It is, however, the great merit of Amy Knight's scholarly biography to show that Beria was much more than a sadistic police chief. For, unlike Himmler, Beria played a crucial role in the domestic and foreign policy of his country. Indeed, between 1938, when he became chief of the NKVD, and the death of Stalin in 1953, he may well have been the third most powerful person in the Soviet Union after Stalin and Molotov.
Using material recently released from Soviet archives, Amy Knight has written a deeply informed book which casts important light on the workings of the Soviet system. Her view is 'revisionist' in the sense that it undermines the myth of Stalin as all-powerful. In fact, Stalin's rule depended on a large number of compliant Berias. These included Nikita Khrushchev, seen as a 'liberaliser' during the 1950s, but the man who in 1938, as Moscow party secretary, had recommended that 20,000 'kulak and criminal elements' be shot. As a virulent anti-Semite, Khrushchev may well have been the instigator of the 'Doctors Plot' in 1952, which was intended by Stalin as the prelude to the wholesale deportation of Soviet Jews.
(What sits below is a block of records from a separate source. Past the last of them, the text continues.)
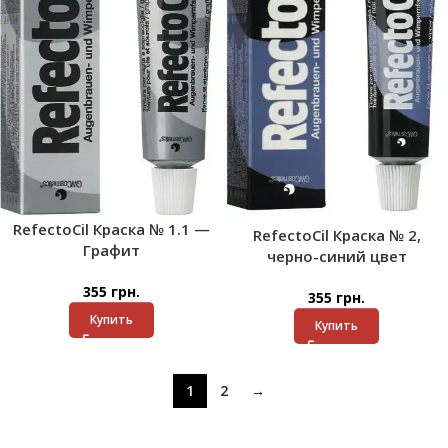
RefectoCil Краска № 1.1 —
RefectoCil Краска № 2,
Графит
черно-синий цвет
355
грн.
355
грн.
Купить
Купить
1
2
→
Читать далее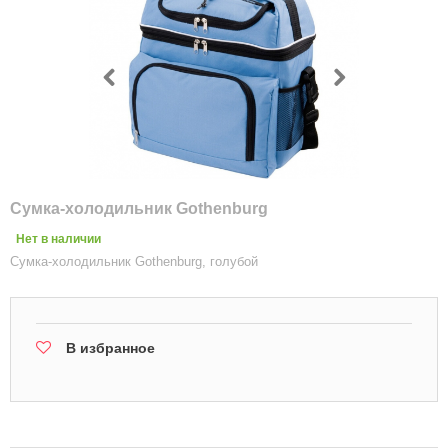
Сумка-холодильник Gothenburg
Нет в наличии
Сумка-холодильник Gothenburg, голубой
В избранное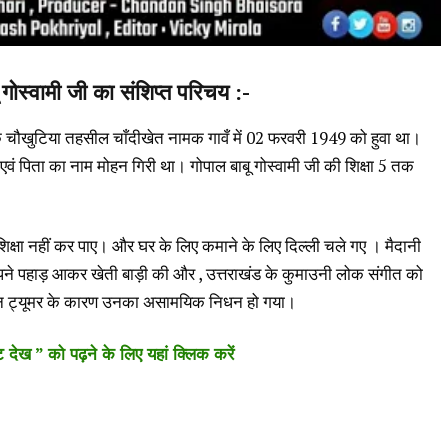
 गोस्वामी जी का संशिप्त परिचय :-
ले के चौखुटिया तहसील चाँदीखेत नामक गावँ में 02 फरवरी 1949 को हुवा था।
 एवं पिता का नाम मोहन गिरी था। गोपाल बाबू गोस्वामी जी की शिक्षा 5 तक
 शिक्षा नहीं कर पाए। और घर के लिए कमाने के लिए दिल्ली चले गए । मैदानी
स अपने पहाड़ आकर खेती बाड़ी की और , उत्तराखंड के कुमाउनी लोक संगीत को
ेन ट्यूमर के कारण उनका असामयिक निधन हो गया।
 देख ” को पढ़ने के लिए यहां क्लिक करें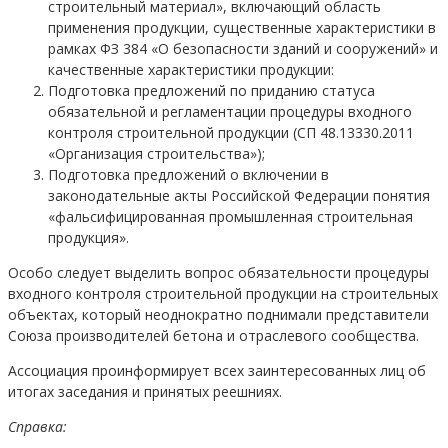
строительный материал», включающий область
применения продукции, существенные характеристики в
рамках ФЗ 384 «О безопасности зданий и сооружений» и
качественные характеристики продукции:
Подготовка предложений по приданию статуса
обязательной и регламентации процедуры входного
контроля строительной продукции (СП 48.13330.2011
«Организация строительства»);
Подготовка предложений о включении в
законодательные акты Российской Федерации понятия
«фальсифицированная промышленная строительная
продукция».
Особо следует выделить вопрос обязательности процедуры
входного контроля строительной продукции на строительных
объектах, который неоднократно поднимали представители
Союза производителей бетона и отраслевого сообщества.
Ассоциация проинформирует всех заинтересованных лиц об
итогах заседания и принятых реешниях.
Справка:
One of the paradoxes Amy Knight has unearthed is that it was Beria, not Khrushchev, who sought to liberalise the Soviet system after Stalin's death. Declaring that only 221,000 of the 2.5 million political prisoners were 'especially dangerous state criminals', Beria began to reform the Soviet
criminal code, and to put in train a more liberal nationalities policy. Under his leadership, the Soviet system might have been transformed more, not less rapidly, than it was under Khrushchev. It was, after all, one of Beria's successors, Yuri Andropov, who, on becoming General Secretary in 1982, showed that a secret policeman could mutate into a 'liberal' without any difficulty at all.
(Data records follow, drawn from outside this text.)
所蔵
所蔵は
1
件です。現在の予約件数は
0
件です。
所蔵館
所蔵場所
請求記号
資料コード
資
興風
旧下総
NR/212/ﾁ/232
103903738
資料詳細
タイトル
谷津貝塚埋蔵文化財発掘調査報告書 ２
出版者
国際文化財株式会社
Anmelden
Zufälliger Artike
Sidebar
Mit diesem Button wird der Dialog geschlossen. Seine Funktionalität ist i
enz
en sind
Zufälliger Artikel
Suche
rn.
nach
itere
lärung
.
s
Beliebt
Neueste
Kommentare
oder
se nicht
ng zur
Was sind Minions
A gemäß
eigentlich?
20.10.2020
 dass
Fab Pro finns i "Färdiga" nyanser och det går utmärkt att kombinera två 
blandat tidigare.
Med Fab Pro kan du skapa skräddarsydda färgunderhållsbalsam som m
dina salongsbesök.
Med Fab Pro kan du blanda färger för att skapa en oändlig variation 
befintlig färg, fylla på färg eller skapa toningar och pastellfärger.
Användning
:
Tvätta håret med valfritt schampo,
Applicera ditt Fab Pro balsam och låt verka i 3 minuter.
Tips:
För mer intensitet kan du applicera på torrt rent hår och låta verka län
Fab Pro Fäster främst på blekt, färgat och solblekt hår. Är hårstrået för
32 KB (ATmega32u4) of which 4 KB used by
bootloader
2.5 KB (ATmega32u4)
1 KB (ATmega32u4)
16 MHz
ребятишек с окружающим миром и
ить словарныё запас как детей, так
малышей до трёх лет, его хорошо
Discredited by the June 1953 revolt in East Germany, Beria became the victim of a coup by Khrushchev, who had him arrested at a hastily convened meeting of the Soviet Presidium. Beria seems to have been tried in camera in December that year and shot immediately afterwards. The suspicion that Beria was in fact killed earlier, perhaps at the Presidium meeting itself, is discounted by Amy Knight. After his death, Beria became a 'non-person' for many years: the editors of the Great Soviet Encyclopedia, for example, provided for its
subscribers a replacement entry on the Bering Sea, and recommended that the entry on Beria be removed 'with a small knife or razor blade'.
With his death, Beria, like Stalin, became the scapegoat for the Soviet system. Responsibility for the horrors could be shovelled on to them. By dying, they made every other Communist leader innocent. It was their last service to the Soviet cause.
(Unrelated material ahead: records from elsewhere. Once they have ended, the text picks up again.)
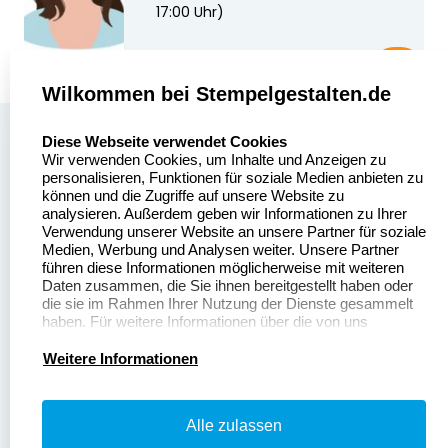
17:00 Uhr)
Wilkommen bei Stempelgestalten.de
select language
Über uns
Diese Webseite verwendet Cookies
Wir verwenden Cookies, um Inhalte und Anzeigen zu
Stempelgestalten.de
Sitemap
personalisieren, Funktionen für soziale Medien anbieten zu
Asterlager Straße 97
können und die Zugriffe auf unsere Website zu
Alle
47228 Duisburg
analysieren. Außerdem geben wir Informationen zu Ihrer
Stempelinformationen
Verwendung unserer Website an unsere Partner für soziale
Deutschland
Medien, Werbung und Analysen weiter. Unsere Partner
führen diese Informationen möglicherweise mit weiteren
Daten zusammen, die Sie ihnen bereitgestellt haben oder
die sie im Rahmen Ihrer Nutzung der Dienste gesammelt
haben. Für weitere Informationen über die von uns
erhobenen Daten verweisen wir Sie gerne auf unsere
Dateivorgaben
Kontakt
Datenschutzerklärung.
Weitere Informationen
Fragen & Antworten
Zahlung & Versand
Alle zulassen
Datenschutzerklärung
Widerruf & Rückgabe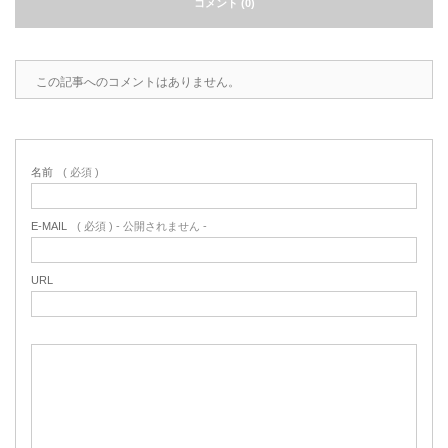
コメント (0)
2022.6.10
ガラスクロスHT-FLカタログ（PDF）
今、結露、湿気などの問い合わせが増
えています。今一番多い問い合わせ
お問合わせ
この記事へのコメントはありません。
が、冷蔵庫、…
2022.6.6
印刷塗工工程で溶剤系塗料をご使用の
名前
( 必須 )
場合、静電気により塗料に引火し火災
が発生する…
E-MAIL
( 必須 ) - 公開されません -
URL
In scope and depth, this is far more than a routine biography. Not the least of its merits is to remind us that it takes more than simply removing a few 'villains' at the top to alter a whole political system. Amy Knight's conclusion is dispiriting, but, in the light of the rise of Zhirinovsky, highly prescient: 'The long history of rule by dictatorial methods in the former Soviet Union has left an enduring legacy, which, despite the continued progress towards democracy, could affect its political evolution for years to come'.